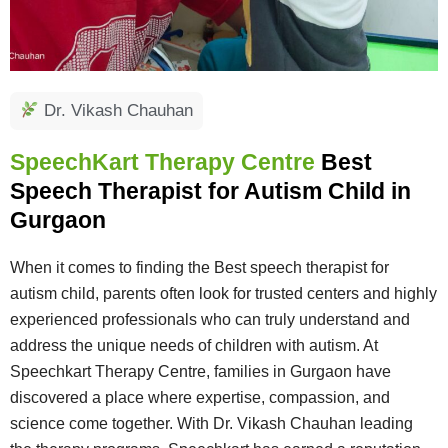
Dr. Vikash Chauhan
SpeechKart Therapy Centre
Best
Speech Therapist for Autism Child in
Gurgaon
When it comes to finding the Best speech therapist for
autism child, parents often look for trusted centers and highly
experienced professionals who can truly understand and
address the unique needs of children with autism. At
Speechkart Therapy Centre, families in Gurgaon have
discovered a place where expertise, compassion, and
science come together. With Dr. Vikash Chauhan leading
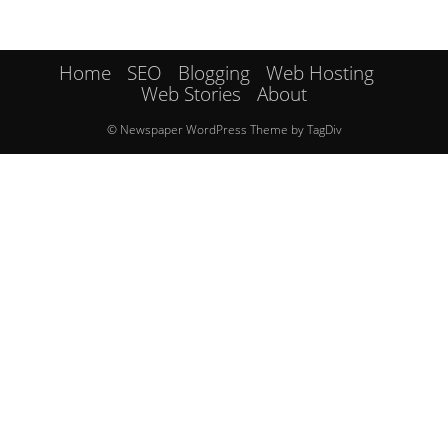
Home
SEO
Blogging
Web Hosting
Web Stories
About
© Newspaper WordPress Theme by TagDiv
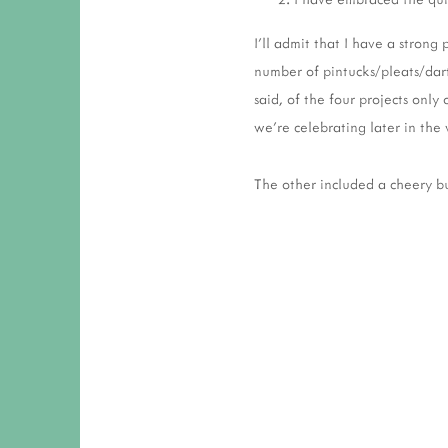
I'll admit that I have a strong
number of pintucks/pleats/dart
said, of the four projects only
we're celebrating later in th
The other included a cheery bu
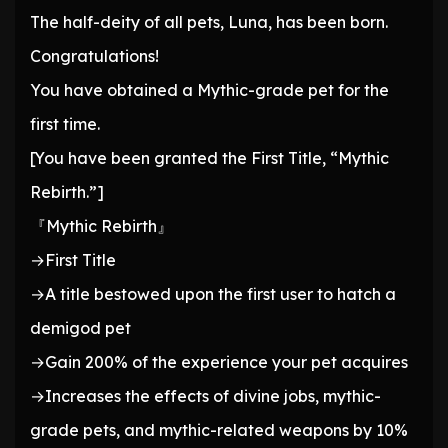
The half-deity of all pets, Luna, has been born.
Congratulations!
You have obtained a Mythic-grade pet for the
first time.
[You have been granted the First Title, “Mythic
Rebirth.”]
『Mythic Rebirth』
→First Title
→A title bestowed upon the first user to hatch a
demigod pet
→Gain 200% of the experience your pet acquires
→Increases the effects of divine jobs, mythic-
grade pets, and mythic-related weapons by 10%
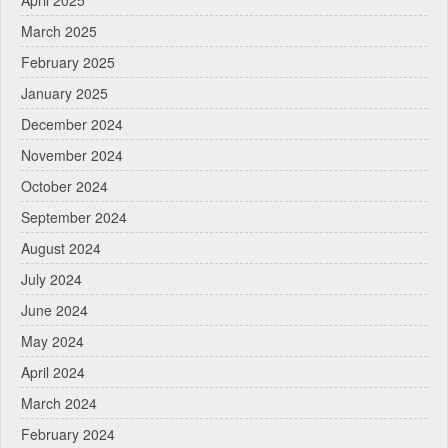
April 2025
March 2025
February 2025
January 2025
December 2024
November 2024
October 2024
September 2024
August 2024
July 2024
June 2024
May 2024
April 2024
March 2024
February 2024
----------
Copy the text from every item above line by line, keeping each word and mark unchanged. Leave the pictures out.

Dr. Vikash Chauhan
SpeechKart Therapy Centre
Best
Speech Therapist for Autism Child in
Gurgaon
When it comes to finding the Best speech therapist for
autism child, parents often look for trusted centers and highly
experienced professionals who can truly understand and
address the unique needs of children with autism. At
Speechkart Therapy Centre, families in Gurgaon have
discovered a place where expertise, compassion, and
science come together. With Dr. Vikash Chauhan leading
Home
SEO
Blogging
Web Hosting
Web Stories
About
© Newspaper WordPress Theme by TagDiv
I'll admit that I have a strong
number of pintucks/pleats/dart
said, of the four projects only
we're celebrating later in th
The other included a cheery bu
The half-deity of all pets, Luna, has been born.
Congratulations!
You have obtained a Mythic-grade pet for the
first time.
[You have been granted the First Title, “Mythic
Rebirth.”]
『Mythic Rebirth』
→First Title
→A title bestowed upon the first user to hatch a
demigod pet
→Gain 200% of the experience your pet acquires
→Increases the effects of divine jobs, mythic-
grade pets, and mythic-related weapons by 10%
April 2025
March 2025
February 2025
January 2025
December 2024
November 2024
October 2024
September 2024
August 2024
July 2024
June 2024
May 2024
April 2024
March 2024
February 2024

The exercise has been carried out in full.